I did some bolts for my pistol crossbow as well from the rest of aluminum tube and they also work nicely.

As for strength of my multiplex boards I am a bit unsure if using thicker plywood (e.g. 2 cm) isn't a more valid option unless I want to get a part of my frontfork in the face someday.

Which thickness would you propose ?
Are you using something above 2 cm ?


----------



## newconvert (Dec 12, 2011)

i want to try this


----------



## The H. (Feb 13, 2012)

Feel free to do so.
Making such arrows takes about 5 minutes per arrows and should be feasable with even the simplest tools. I glued the brass into the aluminum with epoxy glue.
Shooting those arrows should work with pretty every standard slingshot. I did my first shots without a modded pouch. As arrow rest you could do something like the guy from A+ slingshots with some piece of cord and a slotted piece of wood.

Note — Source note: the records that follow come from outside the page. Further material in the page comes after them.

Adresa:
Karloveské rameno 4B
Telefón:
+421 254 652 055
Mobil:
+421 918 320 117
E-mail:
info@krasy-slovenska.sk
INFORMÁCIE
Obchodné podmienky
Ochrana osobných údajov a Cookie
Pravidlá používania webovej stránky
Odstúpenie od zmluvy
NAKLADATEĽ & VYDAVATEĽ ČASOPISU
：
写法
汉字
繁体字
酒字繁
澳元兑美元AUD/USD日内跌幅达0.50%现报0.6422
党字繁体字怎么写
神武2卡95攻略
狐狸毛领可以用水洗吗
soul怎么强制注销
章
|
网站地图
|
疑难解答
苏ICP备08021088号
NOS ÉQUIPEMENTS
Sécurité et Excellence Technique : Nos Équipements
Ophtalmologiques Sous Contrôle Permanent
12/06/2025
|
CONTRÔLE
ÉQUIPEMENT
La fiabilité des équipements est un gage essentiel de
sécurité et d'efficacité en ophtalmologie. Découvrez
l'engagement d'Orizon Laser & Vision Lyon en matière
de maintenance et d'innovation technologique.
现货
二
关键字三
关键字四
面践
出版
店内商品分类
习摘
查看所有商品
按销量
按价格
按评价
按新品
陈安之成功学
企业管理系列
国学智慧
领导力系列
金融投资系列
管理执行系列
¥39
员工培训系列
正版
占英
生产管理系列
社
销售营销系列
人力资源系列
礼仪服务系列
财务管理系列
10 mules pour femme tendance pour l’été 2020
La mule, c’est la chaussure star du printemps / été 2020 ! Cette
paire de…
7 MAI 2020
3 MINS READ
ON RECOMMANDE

Of course those arrows are not as precise as a commercially produced but I find it still fun to build stuff from simple parts.

I would be more than happy if one posts his results here (which is of course not directly related to a selfmade slingshot though).


----------



## cheese (Nov 16, 2011)

those look good.
right now my slingshot has a ~40 pound draw weight but i will be getting some stronger rubber when i can.


----------



## The H. (Feb 13, 2012)

40 pounds ? nice...
Are you using an arm wrist ?


----------



## cheese (Nov 16, 2011)

wrist brace? no, i find them very uncomfortable.


----------